● **PASSAGE PROVIDED**
[Start of Attachment]

Touring Falmouth, Woods Hole, and Martha’s Vineyard By Bike, Day 4: More Martha’s Vineyard, Oak Bluffs to Woods Hole

The Butterfly Garden at Felix Neck Wildlife Sanctuary on Martha's Vineyard. (Tim Jones/EasternSlopes.com)
The Butterfly Garden at Felix Neck Wildlife Sanctuary on Martha’s Vineyard. (Tim Jones/EasternSlopes.com)

After yet another great breakfast (yes, it’s the most important meal of the day, especially when you are cycling), we thought about pedaling up-island to Menemsha and Aquinnah, but that ride is long and hilly on narrow roads, and with a loaded ride ahead for tomorrow, we decided to take it easier. So we packed our gear into the trailer right after breakfast, but left it at Isabelle’s and went riding along the beach back down to Edgartown then out through the center of the island on the bike trails around the Correllus State Forest. We weren’t hurrying, and the route made for a very pleasant 25-mile ride with few hills and almost no traffic.

One of the highlights of the day (along with the beautiful ride down the Beach Road bike path) was a visit to the beautiful Nature Trails at the Felix Neck Wildlife Sanctuary, where the flower gardens were in full bloom and the trees and ponds were alive with birdlife. This place is an absolute gem. Don’t miss it! It’s easy to reach by bike from Vineyard Haven, Oak Bluffs or Edgartown and would make a perfect picnic spot if you were only visiting the island for a day trip.

We made it back to Oak Bluffs in plenty of time to load up our luggage  and catch the ferry back to Woods Hole and a wonderful room at the Woods Hole Inn. This vintage inn is right in the center of town, about 500 feet from the ferry terminal. The Inn has been completely refurbished under the dynamic vision of new owner Beth Colt (who, by the way, frequently bicycle commutes to work). The room had hardwood floors, big, bright windows and all the comfort you could dream of. Woods Hole quiets down  after sunset on weeknight; on weekends, it has a lively music scene. The outdoor decks at the Woods Hole Inn are a great place to sit and watch the world go by as the sun sets, and to listen to the band playing in the courtyard below on weekends. If you are an adventuresome eater, don’t miss the lobster tacos offered at Quick’s Hole right next door. A couple of those and a pitcher of Margaritas is a very nice way indeed to end a long day on a bike. There are many other restaurants in town, too, and the Inn has locked storage for your bicycle. 

Hidden in plain sight, just a block from the Ferry Dock, the Woods Hole is the perfect place to start or end a bike getaway to Martha's Vineyard. (Woods Hole inn )
Hidden in plain sight, just a block from the Ferry Dock, the Woods Hole is the perfect place to start or end a bike getaway to Martha’s Vineyard. (Beth Colt/Woods Hole Inn )

[End of Attachment]

● **EXERCISE REQUIREMENTS**
According to the bike touring post, how far is the Woods Hole Inn from the ferry terminal?

Saved records:
[Start of Attachment]

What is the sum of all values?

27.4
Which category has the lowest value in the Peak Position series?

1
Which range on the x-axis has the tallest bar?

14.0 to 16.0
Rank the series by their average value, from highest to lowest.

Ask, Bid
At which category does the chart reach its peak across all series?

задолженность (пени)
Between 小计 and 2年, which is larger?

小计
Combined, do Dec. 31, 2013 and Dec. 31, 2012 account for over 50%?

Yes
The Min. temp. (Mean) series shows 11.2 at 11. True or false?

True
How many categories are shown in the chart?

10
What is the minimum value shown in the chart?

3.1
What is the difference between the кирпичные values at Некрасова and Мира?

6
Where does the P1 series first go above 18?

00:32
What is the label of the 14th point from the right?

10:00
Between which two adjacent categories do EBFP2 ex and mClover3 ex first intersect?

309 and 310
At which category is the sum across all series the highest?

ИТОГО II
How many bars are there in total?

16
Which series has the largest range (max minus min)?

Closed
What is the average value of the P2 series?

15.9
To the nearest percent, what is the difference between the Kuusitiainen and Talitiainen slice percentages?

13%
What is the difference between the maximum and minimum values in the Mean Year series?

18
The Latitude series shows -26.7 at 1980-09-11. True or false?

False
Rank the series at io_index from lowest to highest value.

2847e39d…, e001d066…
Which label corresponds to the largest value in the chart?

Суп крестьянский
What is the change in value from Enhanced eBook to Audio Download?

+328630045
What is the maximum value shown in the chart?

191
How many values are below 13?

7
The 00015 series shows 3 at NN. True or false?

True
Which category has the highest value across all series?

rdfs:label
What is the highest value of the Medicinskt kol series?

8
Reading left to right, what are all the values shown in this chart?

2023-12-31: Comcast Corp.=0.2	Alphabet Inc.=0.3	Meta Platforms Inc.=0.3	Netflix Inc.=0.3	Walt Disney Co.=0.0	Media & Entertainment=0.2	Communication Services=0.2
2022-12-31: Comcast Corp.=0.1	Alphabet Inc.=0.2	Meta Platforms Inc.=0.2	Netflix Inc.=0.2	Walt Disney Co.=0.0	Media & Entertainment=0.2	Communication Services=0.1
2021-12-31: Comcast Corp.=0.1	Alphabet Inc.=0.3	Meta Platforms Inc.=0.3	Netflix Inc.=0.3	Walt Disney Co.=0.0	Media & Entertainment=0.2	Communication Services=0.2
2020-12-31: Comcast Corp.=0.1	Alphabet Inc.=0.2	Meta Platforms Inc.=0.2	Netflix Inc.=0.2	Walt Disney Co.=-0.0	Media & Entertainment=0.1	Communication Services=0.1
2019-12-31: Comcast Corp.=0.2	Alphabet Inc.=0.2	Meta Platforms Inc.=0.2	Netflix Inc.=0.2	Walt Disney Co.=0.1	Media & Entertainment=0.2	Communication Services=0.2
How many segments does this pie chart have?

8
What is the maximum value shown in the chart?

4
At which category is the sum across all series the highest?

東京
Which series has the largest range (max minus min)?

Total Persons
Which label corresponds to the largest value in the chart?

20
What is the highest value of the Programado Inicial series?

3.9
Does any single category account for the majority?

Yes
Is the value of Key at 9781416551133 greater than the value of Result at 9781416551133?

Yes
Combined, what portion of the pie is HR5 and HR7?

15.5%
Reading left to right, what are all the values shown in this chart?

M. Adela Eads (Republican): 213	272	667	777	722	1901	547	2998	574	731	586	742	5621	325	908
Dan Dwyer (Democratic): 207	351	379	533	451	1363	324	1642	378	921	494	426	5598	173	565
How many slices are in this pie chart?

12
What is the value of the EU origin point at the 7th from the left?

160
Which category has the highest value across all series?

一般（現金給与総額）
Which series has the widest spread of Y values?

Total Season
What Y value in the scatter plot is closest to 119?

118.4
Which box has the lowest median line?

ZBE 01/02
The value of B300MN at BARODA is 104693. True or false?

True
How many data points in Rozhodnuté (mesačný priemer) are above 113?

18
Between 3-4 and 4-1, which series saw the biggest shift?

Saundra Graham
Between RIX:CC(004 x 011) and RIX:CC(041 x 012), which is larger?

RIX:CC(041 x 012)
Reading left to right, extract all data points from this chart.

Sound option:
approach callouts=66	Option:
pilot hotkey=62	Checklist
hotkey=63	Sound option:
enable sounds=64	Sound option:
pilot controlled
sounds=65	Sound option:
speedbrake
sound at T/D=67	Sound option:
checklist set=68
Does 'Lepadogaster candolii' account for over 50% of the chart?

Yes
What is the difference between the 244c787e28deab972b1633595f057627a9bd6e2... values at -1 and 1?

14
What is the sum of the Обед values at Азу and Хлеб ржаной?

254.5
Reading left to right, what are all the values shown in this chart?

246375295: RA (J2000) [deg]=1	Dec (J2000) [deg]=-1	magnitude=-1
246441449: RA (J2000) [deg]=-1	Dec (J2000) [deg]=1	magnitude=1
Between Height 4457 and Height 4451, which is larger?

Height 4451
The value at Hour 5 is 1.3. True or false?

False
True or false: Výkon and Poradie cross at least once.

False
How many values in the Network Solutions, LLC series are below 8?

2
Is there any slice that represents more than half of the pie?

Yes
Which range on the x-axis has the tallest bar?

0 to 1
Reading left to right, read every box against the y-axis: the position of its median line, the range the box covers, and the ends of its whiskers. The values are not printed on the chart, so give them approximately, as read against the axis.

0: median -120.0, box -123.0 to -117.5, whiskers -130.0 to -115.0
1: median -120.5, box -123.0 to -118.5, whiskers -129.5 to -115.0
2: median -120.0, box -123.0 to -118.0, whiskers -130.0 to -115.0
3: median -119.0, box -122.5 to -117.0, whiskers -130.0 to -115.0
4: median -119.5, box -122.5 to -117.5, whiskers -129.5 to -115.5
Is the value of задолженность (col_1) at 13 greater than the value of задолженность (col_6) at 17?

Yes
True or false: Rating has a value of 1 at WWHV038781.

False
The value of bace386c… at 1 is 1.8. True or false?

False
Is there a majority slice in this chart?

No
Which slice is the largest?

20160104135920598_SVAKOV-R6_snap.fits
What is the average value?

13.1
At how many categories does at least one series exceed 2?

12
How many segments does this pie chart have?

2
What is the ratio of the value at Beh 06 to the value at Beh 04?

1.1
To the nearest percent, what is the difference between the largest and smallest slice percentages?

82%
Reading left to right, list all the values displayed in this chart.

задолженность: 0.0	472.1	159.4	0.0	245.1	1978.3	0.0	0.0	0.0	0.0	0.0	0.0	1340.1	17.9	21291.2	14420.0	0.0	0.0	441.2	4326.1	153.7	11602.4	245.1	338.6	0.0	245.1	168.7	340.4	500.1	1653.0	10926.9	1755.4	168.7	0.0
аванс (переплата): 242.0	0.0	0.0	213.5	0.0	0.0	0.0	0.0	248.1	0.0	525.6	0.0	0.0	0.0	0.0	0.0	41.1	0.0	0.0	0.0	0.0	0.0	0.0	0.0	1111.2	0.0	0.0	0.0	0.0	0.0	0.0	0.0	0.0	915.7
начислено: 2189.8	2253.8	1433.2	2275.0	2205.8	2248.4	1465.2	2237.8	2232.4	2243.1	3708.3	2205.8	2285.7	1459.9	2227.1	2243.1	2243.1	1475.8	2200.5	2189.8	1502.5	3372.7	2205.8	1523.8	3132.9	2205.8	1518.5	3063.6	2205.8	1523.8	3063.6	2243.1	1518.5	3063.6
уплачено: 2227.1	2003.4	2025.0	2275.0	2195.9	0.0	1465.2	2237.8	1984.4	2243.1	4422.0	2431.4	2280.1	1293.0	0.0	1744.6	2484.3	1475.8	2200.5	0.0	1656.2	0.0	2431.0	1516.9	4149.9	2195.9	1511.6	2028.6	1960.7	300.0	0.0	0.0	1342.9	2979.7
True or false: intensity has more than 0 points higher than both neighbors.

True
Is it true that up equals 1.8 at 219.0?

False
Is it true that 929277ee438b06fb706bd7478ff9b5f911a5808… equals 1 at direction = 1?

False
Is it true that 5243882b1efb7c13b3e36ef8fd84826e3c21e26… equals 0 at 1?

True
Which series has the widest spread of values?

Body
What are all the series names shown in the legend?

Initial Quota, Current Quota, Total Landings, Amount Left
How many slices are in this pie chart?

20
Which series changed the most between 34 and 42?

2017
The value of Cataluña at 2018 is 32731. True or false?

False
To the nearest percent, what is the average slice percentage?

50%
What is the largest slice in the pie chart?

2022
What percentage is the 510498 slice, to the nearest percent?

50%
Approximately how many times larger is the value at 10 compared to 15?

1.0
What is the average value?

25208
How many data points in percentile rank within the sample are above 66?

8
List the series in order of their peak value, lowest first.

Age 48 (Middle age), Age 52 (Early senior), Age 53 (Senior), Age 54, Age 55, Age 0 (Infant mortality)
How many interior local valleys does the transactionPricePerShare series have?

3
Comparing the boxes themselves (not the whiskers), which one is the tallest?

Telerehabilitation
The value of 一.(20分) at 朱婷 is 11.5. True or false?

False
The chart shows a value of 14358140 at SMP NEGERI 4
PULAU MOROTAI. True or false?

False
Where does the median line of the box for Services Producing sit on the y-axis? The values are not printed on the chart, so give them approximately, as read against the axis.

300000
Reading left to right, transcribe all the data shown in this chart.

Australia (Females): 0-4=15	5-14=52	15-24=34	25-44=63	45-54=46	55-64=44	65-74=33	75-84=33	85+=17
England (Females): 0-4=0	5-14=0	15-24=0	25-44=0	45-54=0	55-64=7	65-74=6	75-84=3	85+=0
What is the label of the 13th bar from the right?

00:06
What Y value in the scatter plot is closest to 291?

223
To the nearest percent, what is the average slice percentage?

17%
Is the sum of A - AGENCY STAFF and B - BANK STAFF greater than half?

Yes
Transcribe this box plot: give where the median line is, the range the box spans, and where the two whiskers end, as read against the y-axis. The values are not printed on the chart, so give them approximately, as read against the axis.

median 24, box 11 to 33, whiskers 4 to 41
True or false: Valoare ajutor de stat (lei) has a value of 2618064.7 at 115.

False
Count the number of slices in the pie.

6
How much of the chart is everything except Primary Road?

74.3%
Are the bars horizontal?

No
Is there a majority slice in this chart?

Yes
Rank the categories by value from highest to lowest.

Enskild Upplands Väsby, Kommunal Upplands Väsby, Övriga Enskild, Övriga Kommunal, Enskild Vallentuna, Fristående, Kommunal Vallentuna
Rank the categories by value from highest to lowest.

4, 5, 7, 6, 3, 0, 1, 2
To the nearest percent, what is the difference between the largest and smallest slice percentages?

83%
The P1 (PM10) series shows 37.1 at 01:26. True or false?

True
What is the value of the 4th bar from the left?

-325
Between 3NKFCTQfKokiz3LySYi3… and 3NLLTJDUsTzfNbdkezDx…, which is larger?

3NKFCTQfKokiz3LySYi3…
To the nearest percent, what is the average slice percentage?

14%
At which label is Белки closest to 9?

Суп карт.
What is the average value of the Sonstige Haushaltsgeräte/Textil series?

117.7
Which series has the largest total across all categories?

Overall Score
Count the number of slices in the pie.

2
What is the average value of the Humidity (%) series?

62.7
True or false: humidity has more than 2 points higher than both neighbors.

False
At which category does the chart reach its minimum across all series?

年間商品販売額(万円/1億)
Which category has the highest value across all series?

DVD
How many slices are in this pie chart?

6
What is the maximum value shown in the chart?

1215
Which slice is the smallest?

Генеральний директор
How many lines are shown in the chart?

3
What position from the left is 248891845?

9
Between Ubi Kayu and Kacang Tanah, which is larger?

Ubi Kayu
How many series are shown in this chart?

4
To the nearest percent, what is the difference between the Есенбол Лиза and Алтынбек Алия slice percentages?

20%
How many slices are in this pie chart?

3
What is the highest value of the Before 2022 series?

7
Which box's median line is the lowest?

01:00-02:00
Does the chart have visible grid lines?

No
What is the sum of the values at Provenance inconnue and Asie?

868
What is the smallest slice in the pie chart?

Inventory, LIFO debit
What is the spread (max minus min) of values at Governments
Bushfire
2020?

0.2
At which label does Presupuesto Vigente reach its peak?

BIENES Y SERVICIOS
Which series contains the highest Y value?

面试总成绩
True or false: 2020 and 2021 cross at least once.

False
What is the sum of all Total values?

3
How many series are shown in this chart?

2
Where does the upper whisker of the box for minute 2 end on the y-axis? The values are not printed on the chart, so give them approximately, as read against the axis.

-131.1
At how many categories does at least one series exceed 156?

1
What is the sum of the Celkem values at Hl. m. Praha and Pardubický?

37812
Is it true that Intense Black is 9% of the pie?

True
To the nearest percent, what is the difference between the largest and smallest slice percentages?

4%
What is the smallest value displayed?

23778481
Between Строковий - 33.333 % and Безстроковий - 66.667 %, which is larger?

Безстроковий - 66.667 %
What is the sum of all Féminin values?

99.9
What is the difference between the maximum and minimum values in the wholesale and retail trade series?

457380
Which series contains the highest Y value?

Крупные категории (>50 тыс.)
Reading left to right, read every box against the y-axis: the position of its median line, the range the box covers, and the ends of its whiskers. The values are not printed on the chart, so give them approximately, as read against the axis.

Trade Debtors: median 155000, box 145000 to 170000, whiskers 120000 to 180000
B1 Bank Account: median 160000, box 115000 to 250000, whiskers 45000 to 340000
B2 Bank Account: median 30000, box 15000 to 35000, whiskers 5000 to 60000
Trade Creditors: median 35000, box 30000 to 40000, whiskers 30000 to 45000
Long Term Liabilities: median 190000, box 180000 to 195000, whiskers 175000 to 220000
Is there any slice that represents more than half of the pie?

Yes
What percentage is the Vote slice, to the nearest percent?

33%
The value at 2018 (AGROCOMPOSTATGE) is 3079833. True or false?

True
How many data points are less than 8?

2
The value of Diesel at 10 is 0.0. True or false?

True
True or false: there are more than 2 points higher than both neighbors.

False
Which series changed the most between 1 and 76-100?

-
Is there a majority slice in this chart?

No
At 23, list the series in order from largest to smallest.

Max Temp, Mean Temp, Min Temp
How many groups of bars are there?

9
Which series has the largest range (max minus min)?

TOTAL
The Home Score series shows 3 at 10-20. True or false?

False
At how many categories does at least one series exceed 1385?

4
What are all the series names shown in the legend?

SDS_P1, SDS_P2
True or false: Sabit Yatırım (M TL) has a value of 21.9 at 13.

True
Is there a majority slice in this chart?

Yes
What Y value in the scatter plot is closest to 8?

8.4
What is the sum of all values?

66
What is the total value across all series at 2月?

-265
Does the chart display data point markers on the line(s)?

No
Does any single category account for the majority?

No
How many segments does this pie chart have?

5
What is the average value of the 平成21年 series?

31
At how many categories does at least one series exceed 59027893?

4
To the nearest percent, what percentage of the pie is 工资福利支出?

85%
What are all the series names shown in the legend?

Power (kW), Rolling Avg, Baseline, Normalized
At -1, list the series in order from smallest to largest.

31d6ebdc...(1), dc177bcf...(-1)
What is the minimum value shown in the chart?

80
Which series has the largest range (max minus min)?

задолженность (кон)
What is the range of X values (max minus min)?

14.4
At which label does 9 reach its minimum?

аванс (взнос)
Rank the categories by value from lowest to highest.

[End of Attachment]

● **YOUR SOLUTION**
About 500 feet.